Print out the data below in full, exactly as written.

• **GIVEN RECORDS**:
========================================================================
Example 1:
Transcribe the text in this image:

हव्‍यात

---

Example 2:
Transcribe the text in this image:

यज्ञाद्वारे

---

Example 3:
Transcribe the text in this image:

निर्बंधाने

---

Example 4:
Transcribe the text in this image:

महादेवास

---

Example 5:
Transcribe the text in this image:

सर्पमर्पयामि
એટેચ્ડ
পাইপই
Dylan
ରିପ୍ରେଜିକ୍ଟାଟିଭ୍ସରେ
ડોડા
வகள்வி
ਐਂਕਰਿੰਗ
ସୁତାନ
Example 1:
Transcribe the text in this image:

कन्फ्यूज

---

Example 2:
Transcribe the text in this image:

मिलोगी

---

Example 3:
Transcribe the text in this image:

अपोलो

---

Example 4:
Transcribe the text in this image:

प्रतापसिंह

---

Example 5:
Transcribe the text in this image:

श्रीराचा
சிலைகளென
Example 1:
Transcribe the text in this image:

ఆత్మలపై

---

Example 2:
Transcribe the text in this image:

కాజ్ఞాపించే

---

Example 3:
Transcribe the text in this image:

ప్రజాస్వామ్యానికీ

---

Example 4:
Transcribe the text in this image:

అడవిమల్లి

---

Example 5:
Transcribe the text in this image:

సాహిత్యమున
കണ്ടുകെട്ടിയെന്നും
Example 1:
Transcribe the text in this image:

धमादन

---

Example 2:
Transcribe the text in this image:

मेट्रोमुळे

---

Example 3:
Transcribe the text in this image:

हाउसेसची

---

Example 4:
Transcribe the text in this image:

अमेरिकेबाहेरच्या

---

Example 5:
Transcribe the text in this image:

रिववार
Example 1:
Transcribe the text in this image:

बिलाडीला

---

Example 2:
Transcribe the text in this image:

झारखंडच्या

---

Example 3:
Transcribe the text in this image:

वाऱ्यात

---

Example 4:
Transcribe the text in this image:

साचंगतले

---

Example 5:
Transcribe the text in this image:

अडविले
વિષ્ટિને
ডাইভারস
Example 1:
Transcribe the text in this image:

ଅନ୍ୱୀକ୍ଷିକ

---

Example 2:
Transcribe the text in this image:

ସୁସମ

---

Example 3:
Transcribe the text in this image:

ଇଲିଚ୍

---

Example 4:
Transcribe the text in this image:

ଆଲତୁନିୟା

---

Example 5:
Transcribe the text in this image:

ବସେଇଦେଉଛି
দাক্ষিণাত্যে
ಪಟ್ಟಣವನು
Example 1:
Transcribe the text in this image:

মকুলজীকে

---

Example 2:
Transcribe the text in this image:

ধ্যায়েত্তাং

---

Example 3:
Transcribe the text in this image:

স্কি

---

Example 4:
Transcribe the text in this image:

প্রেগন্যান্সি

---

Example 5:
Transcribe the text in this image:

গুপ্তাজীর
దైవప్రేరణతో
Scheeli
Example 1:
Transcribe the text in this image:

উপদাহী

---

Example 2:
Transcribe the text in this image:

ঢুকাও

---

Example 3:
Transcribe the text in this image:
========================================================================
• **YOUR RESPONSE**:
Example 1:
Transcribe the text in this image:

हव्‍यात

---

Example 2:
Transcribe the text in this image:

यज्ञाद्वारे

---

Example 3:
Transcribe the text in this image:

निर्बंधाने

---

Example 4:
Transcribe the text in this image:

महादेवास

---

Example 5:
Transcribe the text in this image:

सर्पमर्पयामि
એટેચ્ડ
পাইপই
Dylan
ରିପ୍ରେଜିକ୍ଟାଟିଭ୍ସରେ
ડોડા
வகள்வி
ਐਂਕਰਿੰਗ
ସୁତାନ
Example 1:
Transcribe the text in this image:

कन्फ्यूज

---

Example 2:
Transcribe the text in this image:

मिलोगी

---

Example 3:
Transcribe the text in this image:

अपोलो

---

Example 4:
Transcribe the text in this image:

प्रतापसिंह

---

Example 5:
Transcribe the text in this image:

श्रीराचा
சிலைகளென
Example 1:
Transcribe the text in this image:

ఆత్మలపై

---

Example 2:
Transcribe the text in this image:

కాజ్ఞాపించే

---

Example 3:
Transcribe the text in this image:

ప్రజాస్వామ్యానికీ

---

Example 4:
Transcribe the text in this image:

అడవిమల్లి

---

Example 5:
Transcribe the text in this image:

సాహిత్యమున
കണ്ടുകെട്ടിയെന്നും
Example 1:
Transcribe the text in this image:

धमादन

---

Example 2:
Transcribe the text in this image:

मेट्रोमुळे

---

Example 3:
Transcribe the text in this image:

हाउसेसची

---

Example 4:
Transcribe the text in this image:

अमेरिकेबाहेरच्या

---

Example 5:
Transcribe the text in this image:

रिववार
Example 1:
Transcribe the text in this image:

बिलाडीला

---

Example 2:
Transcribe the text in this image:

झारखंडच्या

---

Example 3:
Transcribe the text in this image:

वाऱ्यात

---

Example 4:
Transcribe the text in this image:

साचंगतले

---

Example 5:
Transcribe the text in this image:

अडविले
વિષ્ટિને
ডাইভারস
Example 1:
Transcribe the text in this image:

ଅନ୍ୱୀକ୍ଷିକ

---

Example 2:
Transcribe the text in this image:

ସୁସମ

---

Example 3:
Transcribe the text in this image:

ଇଲିଚ୍

---

Example 4:
Transcribe the text in this image:

ଆଲତୁନିୟା

---

Example 5:
Transcribe the text in this image:

ବସେଇଦେଉଛି
দাক্ষিণাত্যে
ಪಟ್ಟಣವನು
Example 1:
Transcribe the text in this image:

মকুলজীকে

---

Example 2:
Transcribe the text in this image:

ধ্যায়েত্তাং

---

Example 3:
Transcribe the text in this image:

স্কি

---

Example 4:
Transcribe the text in this image:

প্রেগন্যান্সি

---

Example 5:
Transcribe the text in this image:

গুপ্তাজীর
దైవప్రేరణతో
Scheeli
Example 1:
Transcribe the text in this image:

উপদাহী

---

Example 2:
Transcribe the text in this image:

ঢুকাও

---

Example 3:
Transcribe the text in this image:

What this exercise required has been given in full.